> _Task details_:
From the material below, copy every line in which the word "یابد" occurs.

____ Supplied records

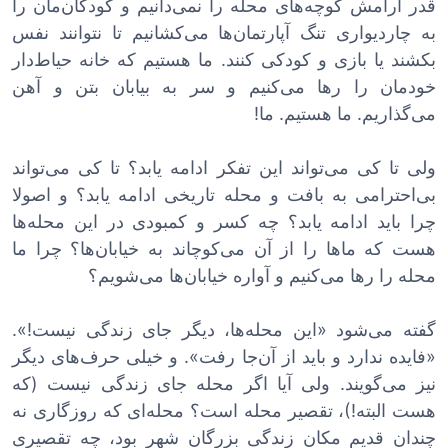
قدر آرامش کوچه‌های محله را نمی‌دانیم و کودکان‌مان را
به چاردیواری تنگ آپارتمان‌ها می‌کشانیم تا نتوانند نفس
بکشند یا بازی و کودکی کنند. ما هستیم که خانه حیاط‌دار
خودمان را رها می‌کنیم و سر به بیابان بتن و آهن
می‌گذاریم. ما هستیم. ما!
ولی تا کی می‌تواند این تفکر ادامه یابد؟ تا کی می‌تواند
بی‌احترامی به بافت و محله تاریخی ادامه یابد؟ و اصولا
چرا باید ادامه یابد؟ چه کسر و کمبودی در این محله‌ها
هست که ماها را از آن می‌کوچاند به خیابان‌ها؟ چرا ما
محله را رها می‌کنیم و آواره خیابان‌ها می‌شویم؟
گفته می‌شود «این محله‌ها، دیگر جای زندگی نیست!».
«فایده ندارد و باید از آن‌جا رفت». و خیلی حرف‌های دیگر
نیز می‌گویند. ولی آیا اگر محله جای زندگی نیست (که
هست البته!)، تقصیر محله است؟ محله‌ای که روزگاری نه
چندان قدیم مکان زندگی بزرگان شهر بود، چه تقصیری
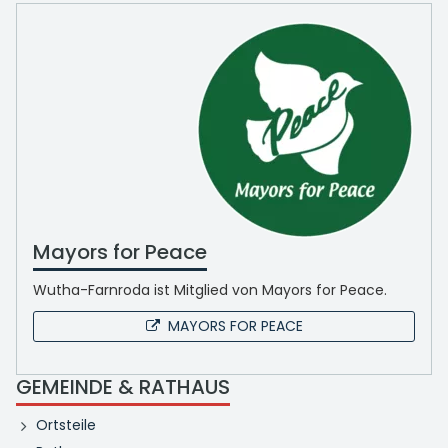
Mayors for Peace
Wutha-Farnroda ist Mitglied von Mayors for Peace.
MAYORS FOR PEACE
GEMEINDE & RATHAUS
Ortsteile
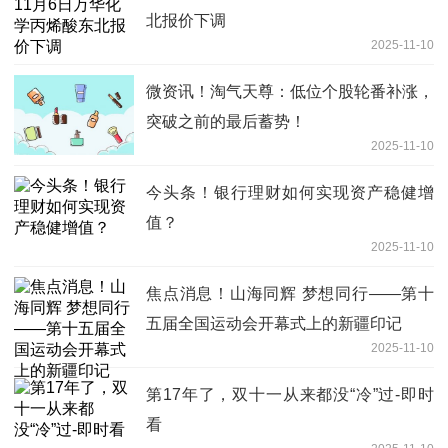
北报价下调
2025-11-10
微资讯！淘气天尊：低位个股轮番补涨，
突破之前的最后蓄势！
2025-11-10
今头条！银行理财如何实现资产稳健增
值？
2025-11-10
焦点消息！山海同辉 梦想同行——第十
五届全国运动会开幕式上的新疆印记
2025-11-10
第17年了，双十一从来都没“冷”过-即时
看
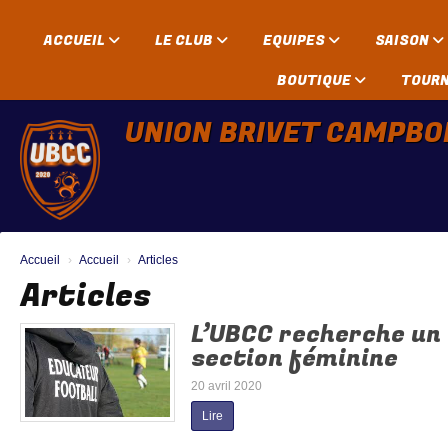
Panneau de gestion des cookies
ACCUEIL
LE CLUB
EQUIPES
SAISON
BOUTIQUE
TOUR
UNION BRIVET CAMPBO
Accueil
Accueil
Articles
Articles
L’UBCC recherche un
section féminine
20 avril 2020
Lire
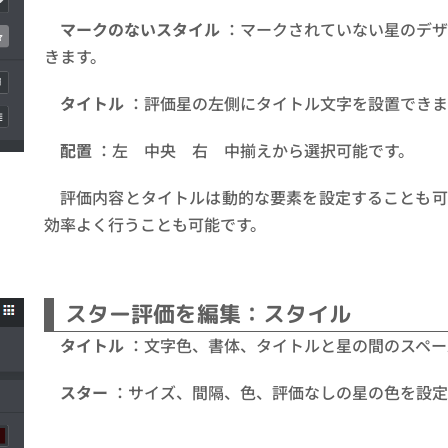
マークのないスタイル
：マークされていない星のデザ
きます。
タイトル
：評価星の左側にタイトル文字を設置できま
配置
：左 中央 右 中揃えから選択可能です。
評価内容とタイトルは動的な要素を設定することも可
効率よく行うことも可能です。
スター評価を編集：スタイル
タイトル
：文字色、書体、タイトルと星の間のスペー
スター
：サイズ、間隔、色、評価なしの星の色を設定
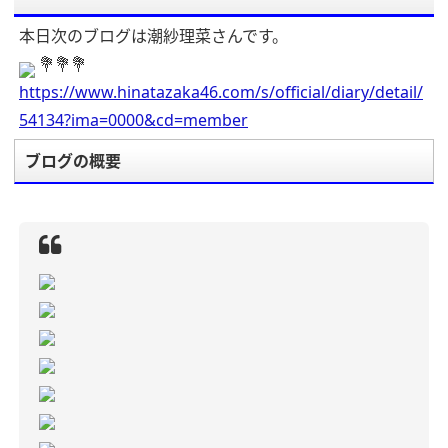
本日次のブログは潮紗理菜さんです。
💐💐💐
https://www.hinatazaka46.com/s/official/diary/detail/
54134?ima=0000&cd=member
ブログの概要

________

> _Result below_:
ولی تا کی می‌تواند این تفکر ادامه یابد؟ تا کی می‌تواند
بی‌احترامی به بافت و محله تاریخی ادامه یابد؟ و اصولا
چرا باید ادامه یابد؟ چه کسر و کمبودی در این محله‌ها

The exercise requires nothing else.